International Herald Tribune
Wednesday, September 22, 2004
Seven foreign ministers speak out Nuclear weapons, a legacy of the cold war, today give rise to dangerous new perspectives. Old and new threats converge, putting at risk the security of us all.
Seven years ago the foreign ministers of our countries - Brazil, Egypt, Ireland, Mexico, New Zealand, South Africa and Sweden - joined together in a New Agenda Coalition to work toward a security order where nuclear weapons would no longer be given a role. Today, we are more convinced than ever that nuclear disarmament is imperative for international peace and security.
We are faced with the perils of nuclear weapons finding their way into more military arsenals and the risk that these old tools of deterrence might become new tools of terrorists.
Nonproliferation is vital. But it is not sufficient. Nuclear nonproliferation and nuclear disarmament are two sides of the same coin and both must be energetically pursued. Otherwise we might soon enter a new nuclear arms race with new types, uses and rationales for such weapons and eventually also more warheads. And the primary tool for controlling nuclear weapons, the Nuclear Nonproliferation Treaty, risks falling apart, with further proliferation as a consequence.
The nonproliferation treaty cannot be complied with à la carte. It is a legally binding agreement, which relies on a fine balance between the commitments of the five nuclear-weapon states - China, France, Russia, Britain and the United States - and those of the nonnuclear-weapon states. The heart of the treaty is that the latter will not develop nuclear weapons in return for which the nuclear powers will reduce and eventually eliminate their nuclear weapons.

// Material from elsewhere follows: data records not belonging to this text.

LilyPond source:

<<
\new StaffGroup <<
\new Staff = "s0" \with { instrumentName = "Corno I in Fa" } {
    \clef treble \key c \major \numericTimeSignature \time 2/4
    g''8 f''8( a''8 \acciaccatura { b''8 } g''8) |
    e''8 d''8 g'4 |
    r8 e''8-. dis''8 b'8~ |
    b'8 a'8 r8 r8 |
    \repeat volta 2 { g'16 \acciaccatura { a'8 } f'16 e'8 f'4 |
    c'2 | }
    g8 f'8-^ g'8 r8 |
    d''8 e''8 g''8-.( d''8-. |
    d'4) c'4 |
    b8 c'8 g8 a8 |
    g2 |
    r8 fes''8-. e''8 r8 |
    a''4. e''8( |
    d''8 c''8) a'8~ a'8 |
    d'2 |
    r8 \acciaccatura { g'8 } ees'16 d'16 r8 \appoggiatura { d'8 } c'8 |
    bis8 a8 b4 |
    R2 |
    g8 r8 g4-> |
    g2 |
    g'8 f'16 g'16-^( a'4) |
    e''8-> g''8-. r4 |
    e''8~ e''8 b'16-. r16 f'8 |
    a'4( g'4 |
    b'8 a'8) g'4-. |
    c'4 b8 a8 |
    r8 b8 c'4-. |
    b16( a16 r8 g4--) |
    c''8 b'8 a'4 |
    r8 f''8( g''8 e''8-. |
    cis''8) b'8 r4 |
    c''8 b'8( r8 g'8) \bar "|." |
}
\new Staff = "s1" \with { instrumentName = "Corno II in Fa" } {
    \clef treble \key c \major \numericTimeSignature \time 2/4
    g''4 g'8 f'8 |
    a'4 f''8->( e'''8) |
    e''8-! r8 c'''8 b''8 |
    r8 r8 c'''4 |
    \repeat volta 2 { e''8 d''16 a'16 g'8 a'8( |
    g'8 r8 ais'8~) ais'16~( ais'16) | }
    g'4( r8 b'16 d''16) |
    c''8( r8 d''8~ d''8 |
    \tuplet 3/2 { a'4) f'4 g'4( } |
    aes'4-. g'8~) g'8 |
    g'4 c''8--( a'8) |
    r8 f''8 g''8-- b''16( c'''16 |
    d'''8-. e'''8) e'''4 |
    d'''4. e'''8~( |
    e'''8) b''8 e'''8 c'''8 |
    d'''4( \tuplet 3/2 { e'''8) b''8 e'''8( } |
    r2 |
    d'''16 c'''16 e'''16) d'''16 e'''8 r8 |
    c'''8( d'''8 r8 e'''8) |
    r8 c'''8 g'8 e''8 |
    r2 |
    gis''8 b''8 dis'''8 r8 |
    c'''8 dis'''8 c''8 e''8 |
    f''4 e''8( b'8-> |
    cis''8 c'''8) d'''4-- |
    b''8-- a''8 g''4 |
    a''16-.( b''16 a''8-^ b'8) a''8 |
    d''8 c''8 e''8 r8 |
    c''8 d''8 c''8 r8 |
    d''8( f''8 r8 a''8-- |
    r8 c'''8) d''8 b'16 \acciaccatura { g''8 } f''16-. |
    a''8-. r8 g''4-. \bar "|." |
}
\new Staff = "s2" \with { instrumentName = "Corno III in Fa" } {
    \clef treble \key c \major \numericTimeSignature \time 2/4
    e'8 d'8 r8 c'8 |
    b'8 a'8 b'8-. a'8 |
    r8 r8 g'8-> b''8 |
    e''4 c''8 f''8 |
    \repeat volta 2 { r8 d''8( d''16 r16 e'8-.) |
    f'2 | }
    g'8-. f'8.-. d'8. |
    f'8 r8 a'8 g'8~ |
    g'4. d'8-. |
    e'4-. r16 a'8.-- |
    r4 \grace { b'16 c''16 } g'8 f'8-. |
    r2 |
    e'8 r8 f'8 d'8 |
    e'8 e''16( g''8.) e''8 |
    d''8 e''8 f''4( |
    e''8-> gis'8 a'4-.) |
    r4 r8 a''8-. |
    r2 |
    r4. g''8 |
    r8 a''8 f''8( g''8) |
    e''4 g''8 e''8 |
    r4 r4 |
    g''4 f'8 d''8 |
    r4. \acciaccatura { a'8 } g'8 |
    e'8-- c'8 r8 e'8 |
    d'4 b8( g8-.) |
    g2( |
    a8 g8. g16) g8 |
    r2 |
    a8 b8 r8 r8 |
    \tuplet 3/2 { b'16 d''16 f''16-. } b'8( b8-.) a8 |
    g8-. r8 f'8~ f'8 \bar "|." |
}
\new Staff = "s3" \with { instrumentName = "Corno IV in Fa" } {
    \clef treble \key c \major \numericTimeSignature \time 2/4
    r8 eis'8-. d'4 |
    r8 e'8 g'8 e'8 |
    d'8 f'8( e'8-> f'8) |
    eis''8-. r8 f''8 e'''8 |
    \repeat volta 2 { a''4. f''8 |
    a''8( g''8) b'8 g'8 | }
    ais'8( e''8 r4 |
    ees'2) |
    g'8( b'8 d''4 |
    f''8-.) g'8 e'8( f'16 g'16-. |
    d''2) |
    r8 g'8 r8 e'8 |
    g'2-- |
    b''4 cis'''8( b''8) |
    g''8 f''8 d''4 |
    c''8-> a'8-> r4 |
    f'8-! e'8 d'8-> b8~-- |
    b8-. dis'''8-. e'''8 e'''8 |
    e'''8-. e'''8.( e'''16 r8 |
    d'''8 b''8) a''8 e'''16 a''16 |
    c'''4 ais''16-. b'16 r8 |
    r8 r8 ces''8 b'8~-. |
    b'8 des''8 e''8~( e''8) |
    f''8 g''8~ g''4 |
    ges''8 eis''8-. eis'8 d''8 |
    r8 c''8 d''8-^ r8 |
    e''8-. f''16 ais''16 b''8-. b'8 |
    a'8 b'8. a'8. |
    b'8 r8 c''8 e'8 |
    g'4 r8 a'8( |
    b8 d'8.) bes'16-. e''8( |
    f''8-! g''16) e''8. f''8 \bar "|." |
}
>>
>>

In 1995 and 2000 this bargain was further refined. In 1995, the nonnuclear-weapon states agreed to the indefinite extension of the nonproliferation treaty, provided that the nuclear powers pursued nuclear disarmament and that all worked toward the entry into force of the comprehensive nuclear test-ban treaty.
In 2000, the nuclear powers made an unequivocal undertaking to eliminate their nuclear arsenals, and all parties adopted a practical plan for the pursuit of nuclear disarmament. Since then, however, very little progress has been made.
There are deeply disturbing signs pointing in the opposite direction. Instead of working toward the entry into force of the nuclear test-ban treaty, the United States, which was the first country to sign the treaty, has withdrawn its support. And China delays its ratification process year after year. Instead of eliminating nuclear weapons, some nuclear powers have plans to modernize or develop new kinds of nuclear weapons or new rationales for them.
Some even entertain the notion that nuclear weapons may be used pre-emptively against nonnuclear-weapon states. In Russia, nuclear weapons are increasingly seen as a possible defense against conventional weapons. Instead of destroying their nuclear warheads, the United States and Russia store them.
The Strategic Arms Reduction Treaty is an important step in the right direction, but it does not require the destruction of these weapons, does not include tactical nuclear weapons and does not have any verification provisions. The process is neither irreversible, nor transparent.
If the nuclear-weapon states continue to treat nuclear weapons as a security enhancer, there is a real danger that other states will start pondering they should do the same. Recent developments show that this has already happened.
What, then, can be done?
First, all parties must comply with their commitments under the nonproliferation treaty, and the treaty should be made universal. All states should raise the guard against the further spread of nuclear weapons. And the nuclear-weapon states must comply with their commitments and pursue nuclear disarmament in good faith. Any plans to develop new nuclear weapons, new uses, roles or rationalizations for their use, must be shelved immediately.
Second, the entry into force of the nuclear test-ban treaty should be pursued as a matter of urgency.
Third, talks on a verifiable fissile material cutoff treaty should start immediately. The treaty would ban the production of key components of nuclear weapons, enriched uranium and plutonium, and form a cornerstone in the nuclear disarmament process.
It would impose restraints on India, Israel and Pakistan, the three states still outside the nonproliferation treaty. Together with the test-ban treaty, it would go a long way to uphold the nonproliferation treaty and strengthen the norm on nuclear nonproliferation and nuclear disarmament.
The future depends on our actions.
This article was signed by Foreign Ministers Celso Amorim of Brazil; Ahmed Ali Aboul Gheit of Egypt; Brian Cowen of Ireland; Luis Ernesto Derbez Bautista of Mexico; Phil Goff of New Zealand; Nkosazana Dlimini-Zuma of South Africa; and Laila Freivalds of Sweden.